• _EXERCISE TEXT_:
Content starts

Well this was a little afternoon entertainment: I caught Arnie where I keep the container of millet (it's clear so she could see it in there) and the chopstick that I get her to target. She was nibbling the end of the chopstick and then looking to the millet container and nibbling it trying to get it out, I think she thought by targeting the chopstick the millet was going to somehow materialise out of the container, she was getting frustrated it wasn't working too! haha. it was so cute.


----------



## lperry82 (Aug 2, 2010)

Awww poor Arnie


----------



## Sar (Sep 22, 2010)

Belinda said:


> Well this was a little afternoon entertainment: I caught Arnie where I keep the container of millet (it's clear so she could see it in there) and the chopstick that I get her to target. She was nibbling the end of the chopstick and then looking to the millet container and nibbling it trying to get it out, I think she thought by targeting the chopstick the millet was going to somehow materialise out of the container, she was getting frustrated it wasn't working too! haha. it was so cute.


Arnie is SOOOO sweet 
It shows the clicker training is working though!


----------



## roxy culver (May 27, 2010)

At least she has the right idea...only she forgot that mommy has to be holding it for her to get millet lol.


----------



## Belinda (Oct 9, 2010)

"why isn't it making a click sound?"

haha.


----------

Content ends

• _TASK REQUIREMENTS_:
From the forum thread, extract word for word the passage that begins at the words "## Sar (Sep" and stops after "is working though!". Work from the forum thread alone and bring in nothing beyond it.

• _SUPPLIED INFORMATION_:

Content starts

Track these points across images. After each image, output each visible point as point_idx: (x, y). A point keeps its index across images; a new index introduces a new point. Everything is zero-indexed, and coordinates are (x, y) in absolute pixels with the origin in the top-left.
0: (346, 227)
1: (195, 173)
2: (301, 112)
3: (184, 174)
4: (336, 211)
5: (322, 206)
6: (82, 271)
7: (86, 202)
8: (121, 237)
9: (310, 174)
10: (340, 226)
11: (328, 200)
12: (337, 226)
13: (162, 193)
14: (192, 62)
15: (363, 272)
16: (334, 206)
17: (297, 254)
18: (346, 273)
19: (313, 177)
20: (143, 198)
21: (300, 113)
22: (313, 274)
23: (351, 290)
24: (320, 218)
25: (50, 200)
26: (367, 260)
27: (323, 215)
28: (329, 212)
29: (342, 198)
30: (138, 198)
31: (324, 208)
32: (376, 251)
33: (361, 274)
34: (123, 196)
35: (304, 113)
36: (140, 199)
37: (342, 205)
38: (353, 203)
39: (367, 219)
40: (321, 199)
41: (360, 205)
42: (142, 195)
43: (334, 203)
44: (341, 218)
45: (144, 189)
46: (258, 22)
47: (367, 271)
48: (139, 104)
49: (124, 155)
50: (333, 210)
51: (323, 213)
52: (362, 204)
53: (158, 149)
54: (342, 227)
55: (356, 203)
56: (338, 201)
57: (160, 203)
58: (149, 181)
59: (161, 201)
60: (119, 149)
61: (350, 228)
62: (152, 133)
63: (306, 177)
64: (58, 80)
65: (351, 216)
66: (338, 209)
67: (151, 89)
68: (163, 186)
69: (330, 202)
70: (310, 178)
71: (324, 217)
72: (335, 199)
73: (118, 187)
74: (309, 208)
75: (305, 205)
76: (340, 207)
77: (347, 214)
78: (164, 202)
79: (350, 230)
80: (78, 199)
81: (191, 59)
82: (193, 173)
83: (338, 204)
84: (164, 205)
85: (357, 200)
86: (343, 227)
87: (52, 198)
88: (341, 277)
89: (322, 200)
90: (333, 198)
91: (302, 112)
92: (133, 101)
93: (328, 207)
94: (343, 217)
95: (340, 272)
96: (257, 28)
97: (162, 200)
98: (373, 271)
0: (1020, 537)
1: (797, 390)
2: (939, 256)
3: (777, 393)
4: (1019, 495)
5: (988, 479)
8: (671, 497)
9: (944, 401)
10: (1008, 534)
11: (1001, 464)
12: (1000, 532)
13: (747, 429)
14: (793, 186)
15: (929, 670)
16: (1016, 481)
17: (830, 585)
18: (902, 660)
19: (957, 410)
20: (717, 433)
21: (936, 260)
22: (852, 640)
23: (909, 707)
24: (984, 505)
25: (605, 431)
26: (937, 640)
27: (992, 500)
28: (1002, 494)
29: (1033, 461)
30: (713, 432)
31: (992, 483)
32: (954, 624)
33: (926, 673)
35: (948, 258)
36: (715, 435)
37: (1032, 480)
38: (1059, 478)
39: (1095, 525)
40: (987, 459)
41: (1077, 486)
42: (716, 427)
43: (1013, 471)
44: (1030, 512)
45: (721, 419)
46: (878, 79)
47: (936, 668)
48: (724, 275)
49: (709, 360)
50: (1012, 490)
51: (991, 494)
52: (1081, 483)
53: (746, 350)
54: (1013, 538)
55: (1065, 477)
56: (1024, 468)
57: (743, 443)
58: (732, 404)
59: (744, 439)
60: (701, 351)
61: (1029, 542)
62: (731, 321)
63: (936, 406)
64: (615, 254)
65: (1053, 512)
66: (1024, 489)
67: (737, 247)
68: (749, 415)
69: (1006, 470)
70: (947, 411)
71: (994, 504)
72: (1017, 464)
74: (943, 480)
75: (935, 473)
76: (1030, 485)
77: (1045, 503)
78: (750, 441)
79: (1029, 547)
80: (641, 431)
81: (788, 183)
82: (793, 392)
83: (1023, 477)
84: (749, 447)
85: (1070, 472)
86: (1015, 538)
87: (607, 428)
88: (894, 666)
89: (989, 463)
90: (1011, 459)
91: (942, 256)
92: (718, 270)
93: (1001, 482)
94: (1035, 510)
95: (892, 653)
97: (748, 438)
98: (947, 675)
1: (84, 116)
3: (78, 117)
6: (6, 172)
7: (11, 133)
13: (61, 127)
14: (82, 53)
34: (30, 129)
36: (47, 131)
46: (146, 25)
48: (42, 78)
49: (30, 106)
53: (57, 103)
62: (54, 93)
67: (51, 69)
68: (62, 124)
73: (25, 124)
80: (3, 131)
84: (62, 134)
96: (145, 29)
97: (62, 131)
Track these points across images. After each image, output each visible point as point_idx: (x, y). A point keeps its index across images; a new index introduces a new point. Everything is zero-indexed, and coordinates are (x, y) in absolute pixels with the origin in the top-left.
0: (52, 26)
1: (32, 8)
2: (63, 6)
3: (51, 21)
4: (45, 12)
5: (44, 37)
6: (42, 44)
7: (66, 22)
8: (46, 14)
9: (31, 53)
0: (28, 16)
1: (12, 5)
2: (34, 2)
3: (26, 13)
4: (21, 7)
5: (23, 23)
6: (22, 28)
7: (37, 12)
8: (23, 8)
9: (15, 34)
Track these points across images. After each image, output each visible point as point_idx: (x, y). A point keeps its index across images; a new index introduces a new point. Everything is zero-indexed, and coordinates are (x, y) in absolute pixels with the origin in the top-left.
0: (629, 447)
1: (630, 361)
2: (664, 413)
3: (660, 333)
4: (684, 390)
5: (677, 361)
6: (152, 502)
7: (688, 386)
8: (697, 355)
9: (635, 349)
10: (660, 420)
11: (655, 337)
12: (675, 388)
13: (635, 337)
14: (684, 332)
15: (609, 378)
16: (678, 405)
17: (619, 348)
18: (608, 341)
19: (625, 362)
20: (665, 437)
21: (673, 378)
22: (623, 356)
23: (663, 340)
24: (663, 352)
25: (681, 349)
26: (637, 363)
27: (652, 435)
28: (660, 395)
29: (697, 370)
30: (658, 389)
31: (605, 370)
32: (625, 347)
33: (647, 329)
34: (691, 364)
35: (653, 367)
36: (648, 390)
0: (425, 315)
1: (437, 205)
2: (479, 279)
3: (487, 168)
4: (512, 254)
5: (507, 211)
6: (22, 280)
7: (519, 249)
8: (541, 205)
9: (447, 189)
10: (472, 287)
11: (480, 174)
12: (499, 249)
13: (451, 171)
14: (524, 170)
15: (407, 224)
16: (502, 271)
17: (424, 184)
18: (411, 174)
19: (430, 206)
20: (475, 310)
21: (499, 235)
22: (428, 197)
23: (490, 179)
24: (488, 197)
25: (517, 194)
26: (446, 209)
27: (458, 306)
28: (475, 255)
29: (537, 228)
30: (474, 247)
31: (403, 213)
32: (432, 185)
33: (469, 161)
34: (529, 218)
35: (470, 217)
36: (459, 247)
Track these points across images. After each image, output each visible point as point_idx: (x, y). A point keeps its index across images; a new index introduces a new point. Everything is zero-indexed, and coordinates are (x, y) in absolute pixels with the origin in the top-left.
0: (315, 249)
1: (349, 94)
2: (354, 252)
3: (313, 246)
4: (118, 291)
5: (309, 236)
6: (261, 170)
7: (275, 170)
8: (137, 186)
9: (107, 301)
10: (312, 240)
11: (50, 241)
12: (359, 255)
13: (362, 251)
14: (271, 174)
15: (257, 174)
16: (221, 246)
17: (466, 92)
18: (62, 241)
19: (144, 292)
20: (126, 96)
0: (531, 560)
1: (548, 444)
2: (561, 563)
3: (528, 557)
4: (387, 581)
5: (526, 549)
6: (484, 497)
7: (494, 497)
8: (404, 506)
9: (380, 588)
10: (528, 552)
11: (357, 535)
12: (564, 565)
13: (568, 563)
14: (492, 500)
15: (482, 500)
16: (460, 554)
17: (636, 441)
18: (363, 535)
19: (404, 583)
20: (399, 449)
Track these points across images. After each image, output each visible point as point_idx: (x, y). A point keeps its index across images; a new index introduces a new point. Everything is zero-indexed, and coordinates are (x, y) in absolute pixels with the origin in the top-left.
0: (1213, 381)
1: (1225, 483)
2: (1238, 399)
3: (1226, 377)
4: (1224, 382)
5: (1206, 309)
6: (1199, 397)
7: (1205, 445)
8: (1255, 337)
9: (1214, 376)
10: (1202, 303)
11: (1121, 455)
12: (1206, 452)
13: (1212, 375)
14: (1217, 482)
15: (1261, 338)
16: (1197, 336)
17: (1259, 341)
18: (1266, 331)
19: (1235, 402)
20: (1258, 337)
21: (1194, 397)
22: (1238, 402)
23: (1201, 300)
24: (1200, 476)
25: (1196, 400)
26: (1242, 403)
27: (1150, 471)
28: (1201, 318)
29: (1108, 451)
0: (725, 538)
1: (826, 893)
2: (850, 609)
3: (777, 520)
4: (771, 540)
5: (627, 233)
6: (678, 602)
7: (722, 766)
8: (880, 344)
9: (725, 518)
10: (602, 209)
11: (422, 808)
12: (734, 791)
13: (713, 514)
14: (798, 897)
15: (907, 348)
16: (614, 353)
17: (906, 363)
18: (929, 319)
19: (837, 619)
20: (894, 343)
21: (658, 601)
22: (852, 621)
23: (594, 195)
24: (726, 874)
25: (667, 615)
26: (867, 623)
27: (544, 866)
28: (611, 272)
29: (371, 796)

Content ends

• _TASK SOLUTION_:
## Sar (Sep 22, 2010)

Belinda said:


> Well this was a little afternoon entertainment: I caught Arnie where I keep the container of millet (it's clear so she could see it in there) and the chopstick that I get her to target. She was nibbling the end of the chopstick and then looking to the millet container and nibbling it trying to get it out, I think she thought by targeting the chopstick the millet was going to somehow materialise out of the container, she was getting frustrated it wasn't working too! haha. it was so cute.


Arnie is SOOOO sweet 
It shows the clicker training is working though!